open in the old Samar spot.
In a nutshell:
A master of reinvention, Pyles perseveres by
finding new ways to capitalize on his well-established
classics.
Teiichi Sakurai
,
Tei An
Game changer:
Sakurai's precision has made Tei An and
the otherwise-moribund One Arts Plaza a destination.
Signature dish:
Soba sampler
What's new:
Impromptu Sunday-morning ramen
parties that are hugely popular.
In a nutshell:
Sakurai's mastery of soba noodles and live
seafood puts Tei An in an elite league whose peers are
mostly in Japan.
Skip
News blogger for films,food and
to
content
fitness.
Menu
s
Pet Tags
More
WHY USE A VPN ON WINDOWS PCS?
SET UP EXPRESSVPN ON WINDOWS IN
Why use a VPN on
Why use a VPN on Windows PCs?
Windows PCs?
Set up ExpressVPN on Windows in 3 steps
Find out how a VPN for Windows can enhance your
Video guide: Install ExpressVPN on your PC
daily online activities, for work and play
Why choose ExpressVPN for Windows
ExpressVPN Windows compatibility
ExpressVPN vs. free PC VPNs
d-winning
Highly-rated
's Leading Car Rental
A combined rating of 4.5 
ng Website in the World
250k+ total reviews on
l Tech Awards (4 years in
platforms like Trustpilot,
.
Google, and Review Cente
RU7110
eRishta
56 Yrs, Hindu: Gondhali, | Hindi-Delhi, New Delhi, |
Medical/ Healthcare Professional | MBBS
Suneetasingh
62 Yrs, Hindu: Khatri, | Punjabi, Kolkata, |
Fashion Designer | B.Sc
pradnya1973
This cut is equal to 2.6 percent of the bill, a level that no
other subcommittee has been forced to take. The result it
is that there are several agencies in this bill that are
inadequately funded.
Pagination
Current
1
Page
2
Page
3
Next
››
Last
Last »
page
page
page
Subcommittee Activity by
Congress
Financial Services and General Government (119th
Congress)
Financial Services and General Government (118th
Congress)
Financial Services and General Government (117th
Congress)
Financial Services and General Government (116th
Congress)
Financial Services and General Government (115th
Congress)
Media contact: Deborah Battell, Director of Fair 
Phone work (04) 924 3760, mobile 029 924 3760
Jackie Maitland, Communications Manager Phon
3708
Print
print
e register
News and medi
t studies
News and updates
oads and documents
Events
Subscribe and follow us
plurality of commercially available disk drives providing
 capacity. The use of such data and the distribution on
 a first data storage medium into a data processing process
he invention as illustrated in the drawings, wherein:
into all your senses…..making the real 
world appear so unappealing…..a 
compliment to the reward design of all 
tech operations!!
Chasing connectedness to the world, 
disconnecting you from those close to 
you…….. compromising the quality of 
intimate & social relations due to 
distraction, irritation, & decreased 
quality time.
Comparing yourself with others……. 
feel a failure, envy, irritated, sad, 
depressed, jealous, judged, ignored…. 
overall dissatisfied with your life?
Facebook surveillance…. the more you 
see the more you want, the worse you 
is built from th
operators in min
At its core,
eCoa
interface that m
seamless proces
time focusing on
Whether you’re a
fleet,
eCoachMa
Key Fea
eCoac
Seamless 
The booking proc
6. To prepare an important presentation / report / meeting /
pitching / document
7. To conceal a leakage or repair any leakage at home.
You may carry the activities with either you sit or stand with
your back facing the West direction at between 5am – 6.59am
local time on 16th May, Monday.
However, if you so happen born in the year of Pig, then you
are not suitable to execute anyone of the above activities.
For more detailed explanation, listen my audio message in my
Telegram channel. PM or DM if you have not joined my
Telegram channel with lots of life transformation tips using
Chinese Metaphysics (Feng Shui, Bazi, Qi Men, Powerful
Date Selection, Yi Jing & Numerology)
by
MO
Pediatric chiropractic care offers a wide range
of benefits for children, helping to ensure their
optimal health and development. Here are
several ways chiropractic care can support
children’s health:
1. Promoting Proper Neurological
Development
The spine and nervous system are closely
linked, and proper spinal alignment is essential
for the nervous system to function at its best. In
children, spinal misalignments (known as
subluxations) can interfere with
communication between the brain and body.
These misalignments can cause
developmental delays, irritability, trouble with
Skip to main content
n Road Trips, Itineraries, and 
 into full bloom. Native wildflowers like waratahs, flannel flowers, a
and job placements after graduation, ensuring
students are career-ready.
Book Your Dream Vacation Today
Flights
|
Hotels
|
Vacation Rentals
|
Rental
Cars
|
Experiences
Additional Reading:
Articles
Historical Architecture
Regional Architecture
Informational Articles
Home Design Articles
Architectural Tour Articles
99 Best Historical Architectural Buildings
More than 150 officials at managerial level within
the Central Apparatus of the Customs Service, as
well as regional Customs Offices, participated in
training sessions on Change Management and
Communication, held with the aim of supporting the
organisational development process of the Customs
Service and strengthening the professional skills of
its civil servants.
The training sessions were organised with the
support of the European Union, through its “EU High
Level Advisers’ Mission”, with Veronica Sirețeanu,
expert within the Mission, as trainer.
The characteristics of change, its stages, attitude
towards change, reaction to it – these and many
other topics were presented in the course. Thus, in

★ ★ ★ ★ ★ ★ ★

Task objective: Using the listing above, copy exactly the line that contains "plurality of commercially", the line that contains "Facebook surveillance…. the more you", and each line that falls between them.

Task solution:
plurality of commercially available disk drives providing
 capacity. The use of such data and the distribution on
 a first data storage medium into a data processing process
he invention as illustrated in the drawings, wherein:
into all your senses…..making the real 
world appear so unappealing…..a 
compliment to the reward design of all 
tech operations!!
Chasing connectedness to the world, 
disconnecting you from those close to 
you…….. compromising the quality of 
intimate & social relations due to 
distraction, irritation, & decreased 
quality time.
Comparing yourself with others……. 
feel a failure, envy, irritated, sad, 
depressed, jealous, judged, ignored…. 
overall dissatisfied with your life?
Facebook surveillance…. the more you 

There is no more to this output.